Reproduce verbatim the lines in the records below, from the line containing "order: Accipitriformes" through the line containing "common name: Hen harrier", including both of those lines and nothing else.

>> Start

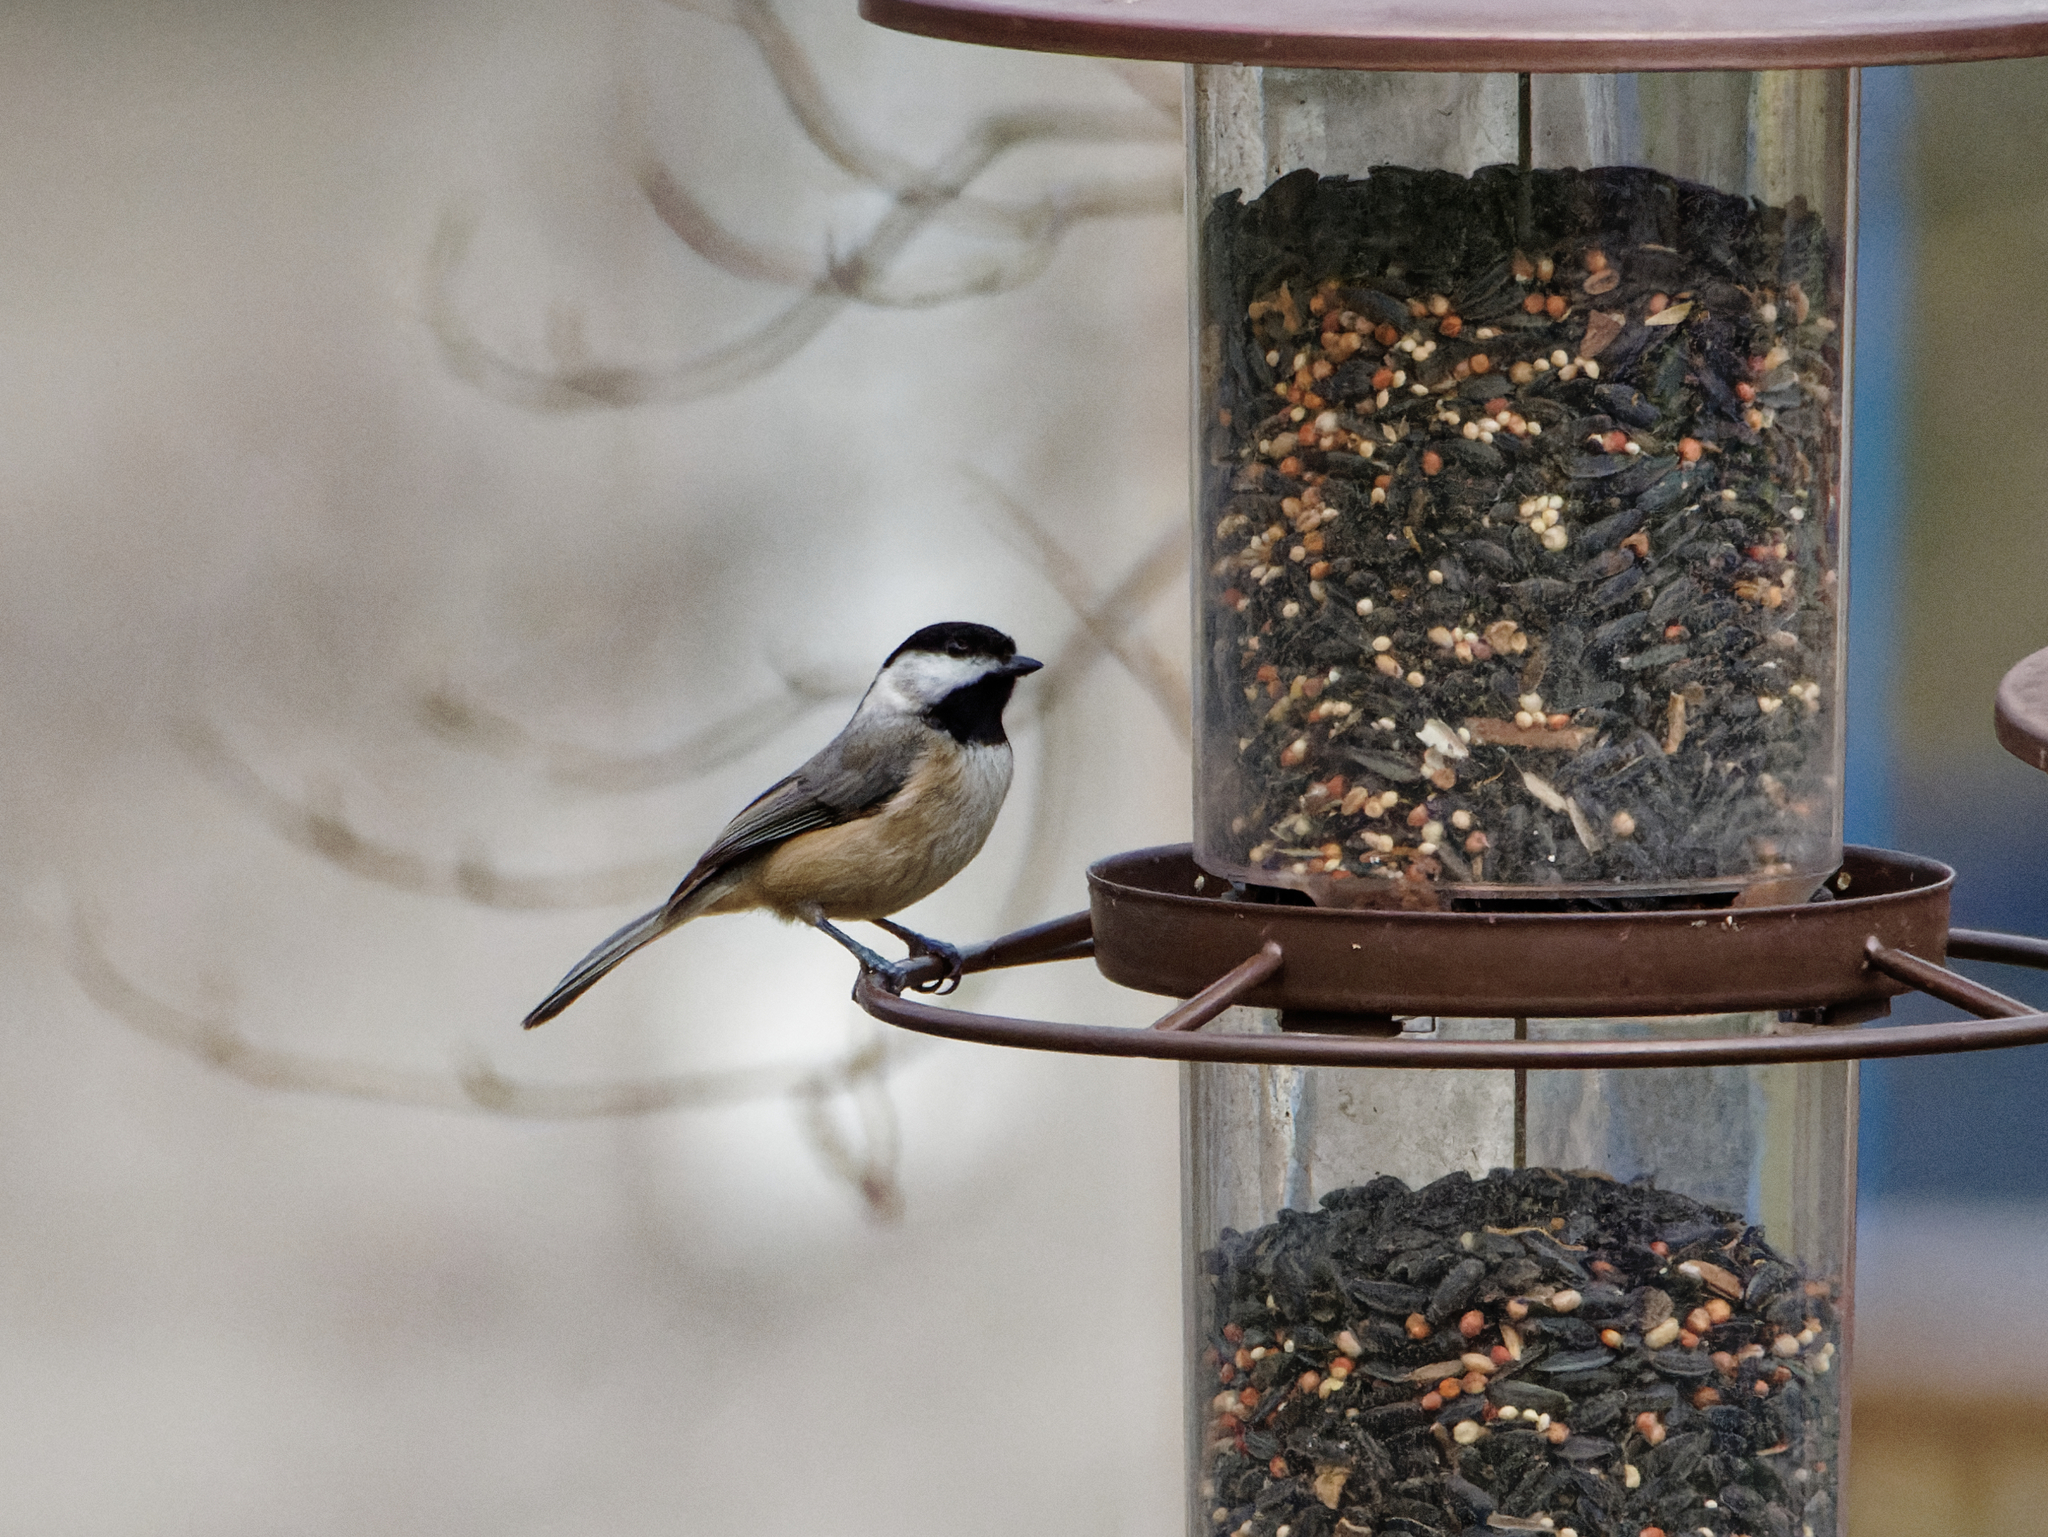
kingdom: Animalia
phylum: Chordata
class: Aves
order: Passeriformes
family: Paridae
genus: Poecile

>> End
>> Start

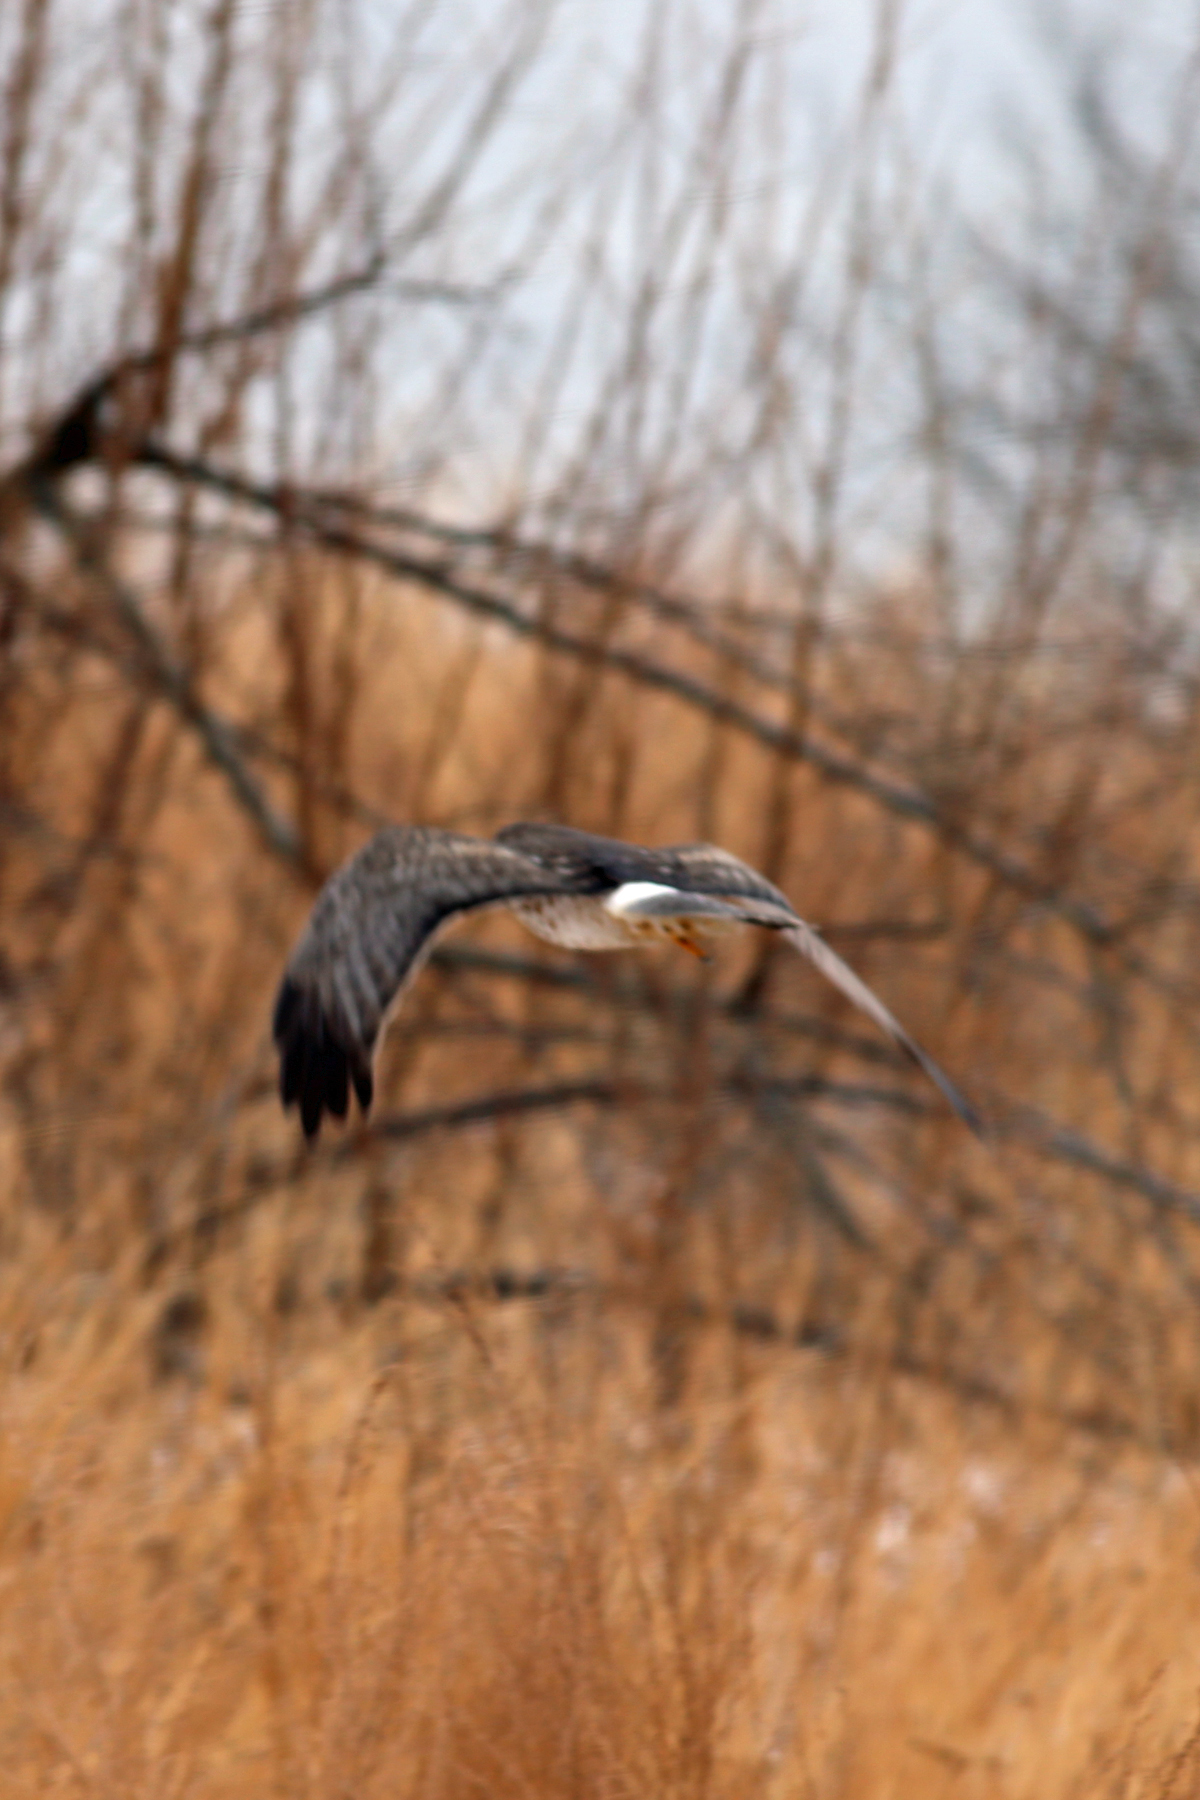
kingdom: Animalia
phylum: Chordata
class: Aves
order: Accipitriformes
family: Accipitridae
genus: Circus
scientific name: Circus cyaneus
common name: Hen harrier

>> End

__Result of this task__.
order: Accipitriformes
family: Accipitridae
genus: Circus
scientific name: Circus cyaneus
common name: Hen harrier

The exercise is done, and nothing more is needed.